> PASSAGE FOR REVIEW
Mon, 07 Feb 2000

PAN's first congress set to devise new political strategy

The National Mandate Party (PAN) entered the 1999 general elections with a bold program advocating inclusiveness of all groups in society, but only gained 7.12 percent of votes in the polls. Ahead of the party's first congress in Yogyakarta on Feb. 10-13, The Jakarta Post interviewed the chairman of the National Mandate Party at the provincial legislative council, Imawan Wahyudi. The following is an excerpt of the interview:

Question: What is the main agenda of PAN's first congress?

Answer: First, it will elect a new party chairman and a new central executive board. Second, it will devise the party program for the next five years. Third, there would be some adjustment but no significant change to the party's basic platform.

The party's basic principle (azas) may become a separate agenda. Pak Amien (PAN chairman Amien Rais) has said that the central board's plenary meeting decided to maintain its present basic principle as an open party -- based on Pancasila (state ideology). Yet some PAN activists have thoughts of changing or modifying the party's basic principle into "faith and devotion" (iman dan taqwa), or even Islam. However, I believe most activists want the party to remain an open party.

> ENTRIES SUPPLIED
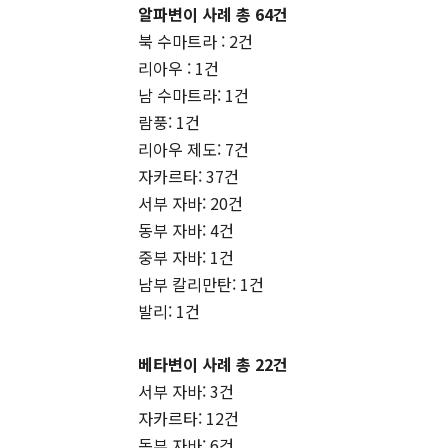
알파변이 사례 총 64건
북 수마트라 : 2건
리아우 : 1건
남 수마트라: 1건
람풍: 1건
리아우 제도: 7건
자카르타: 37건
서부 자바: 20건
동부 자바: 4건
중부 자바: 1건
남부 칼리만탄: 1건
발리: 1건
베타변이 사례 총 22건
서부 자바: 3건
자카르타: 12건
동부 자바: 6건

> EXERCISE TASKS
• a. Could you copy the listing of case counts by region above, line for line, leaving out the pictures?
• b. Can you pick up the interview about PAN's first congress after its final sentence and carry it on?

> ANSWERS FOR THIS EXERCISE
• a.
알파변이 사례 총 64건
북 수마트라 : 2건
리아우 : 1건
남 수마트라: 1건
람풍: 1건
리아우 제도: 7건
자카르타: 37건
서부 자바: 20건
동부 자바: 4건
중부 자바: 1건
남부 칼리만탄: 1건
발리: 1건
베타변이 사례 총 22건
서부 자바: 3건
자카르타: 12건
동부 자바: 6건

• b.
How did you reach such a conclusion?

I have had the opportunity to visit many parts of the country. As a functionary of Muhammadiyah (formerly chaired by Amien), I often interview Muhammadiyah activists who are also active in PAN. The wish to keep PAN as an open party is still prevalent. But anything could happen in the near future.

I think Indonesia needs more open parties to encompass all the nation's components, to reflect integration.

In reality there are communities demanding an exclusive identity. Of course there would be some differences, in a positive sense, between the open and the exclusive parties.

With serious religious tension proliferating from the Maluku violence, wouldn't retaining an open party hamper efforts to get more Muslim voters active in the next election?

In a community where disintegration is a threat, openness is what we need. ... That's the ideal. But pragmatism must be bolstered by wisdom, particularly regarding Maluku. It was such a thought that led Amien to participate in the recent "One Million" gathering (which President Abdurrahman Wahid suggested was an attempt to topple him).

(The Maluku tragedy) is a problem that needs attention, to give concerned people the sense of caring (ngayomi) and comfort (ngayemi). Expressing care means reaching out to them, and preventing them from doing anything further from political expressions. ... Giving them comfort will increase peace. We need to do so. Otherwise, they may resort to a much stronger action.

We cannot deny the real condition in Maluku. It's very unwise to say that the (gathering) was as an effort to remove the president and vice president. It's not educating.

There are growing public allegations that Amien Rais and PAN have become sectarian. How do you see it?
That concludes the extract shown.